MCCLELLANVILLE, SC (WCSC) -McClellanville is a small town that produces a big catch.
Fishing and shrimping remain a major source of income for many residents. However the future of the local docks is uncertain. The docks sit along Jeremy Creek, ushering in boats from sun up to sun down.
The fishermen, the mayor, and the community are all working with the East Cooper Land Trust to secure the millions of dollars through grants from the state and Charleston County to save one of the few local commercial fishing docks that are left in the Lowcountry.

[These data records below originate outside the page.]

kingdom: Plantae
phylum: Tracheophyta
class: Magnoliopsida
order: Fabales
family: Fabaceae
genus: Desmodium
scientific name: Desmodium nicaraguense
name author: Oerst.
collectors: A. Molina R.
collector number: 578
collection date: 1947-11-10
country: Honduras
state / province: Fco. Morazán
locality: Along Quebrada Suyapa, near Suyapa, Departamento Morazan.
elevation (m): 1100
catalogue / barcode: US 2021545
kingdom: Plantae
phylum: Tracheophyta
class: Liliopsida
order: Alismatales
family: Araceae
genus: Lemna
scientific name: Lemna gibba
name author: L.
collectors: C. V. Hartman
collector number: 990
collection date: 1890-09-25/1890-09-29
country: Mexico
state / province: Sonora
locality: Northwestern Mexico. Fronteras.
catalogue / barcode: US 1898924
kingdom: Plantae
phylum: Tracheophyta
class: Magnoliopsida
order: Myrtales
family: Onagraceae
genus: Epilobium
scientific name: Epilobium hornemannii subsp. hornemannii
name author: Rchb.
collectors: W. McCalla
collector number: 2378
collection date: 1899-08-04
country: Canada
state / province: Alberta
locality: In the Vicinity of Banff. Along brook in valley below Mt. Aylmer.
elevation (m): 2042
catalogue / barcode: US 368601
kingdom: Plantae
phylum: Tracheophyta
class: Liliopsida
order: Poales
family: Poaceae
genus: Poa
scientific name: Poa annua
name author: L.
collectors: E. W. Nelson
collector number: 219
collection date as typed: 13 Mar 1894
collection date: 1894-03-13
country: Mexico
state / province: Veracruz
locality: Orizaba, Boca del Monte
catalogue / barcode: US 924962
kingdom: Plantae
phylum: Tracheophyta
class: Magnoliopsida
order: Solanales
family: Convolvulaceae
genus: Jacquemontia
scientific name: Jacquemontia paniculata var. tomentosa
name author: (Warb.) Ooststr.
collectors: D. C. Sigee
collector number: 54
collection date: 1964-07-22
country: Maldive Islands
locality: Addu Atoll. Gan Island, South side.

“The boats get stacked up four and five boats wide into the creek," said Catherine Main, Executive Director of The East Cooper Land Trust. “Boats even come in from North Carolina and other places and it gives them a place to stop over and offload their catch here, then go out and catch more seafood. So its not only for the local boats its also for people who need a place to stop over,”
On Wednesday, the community is hosting a meeting with engineers to come up with the best plan of action and they’re inviting you to come.
Many local fisherman are concerned that they won’t have jobs in a few years.
Rut Leland III has been the Mayor of McClellanville for more than 40 years and he also owns Carolina Seafood. Eventually, he wants to retire so he is fighting to ensure that the fishing career is around for generations to come.
“For Charleston County, 70 percent of the shrimp that comes into Charleston County comes in through Carolina Seafood. For the entire state its about 35% of the shrimp that comes from Carolina Seafood. So for anyone who loves local seafood its important that we protect this land,” said Main.
Wednesday’s meeting starts at 6 p.m at McClellanville Town Hall.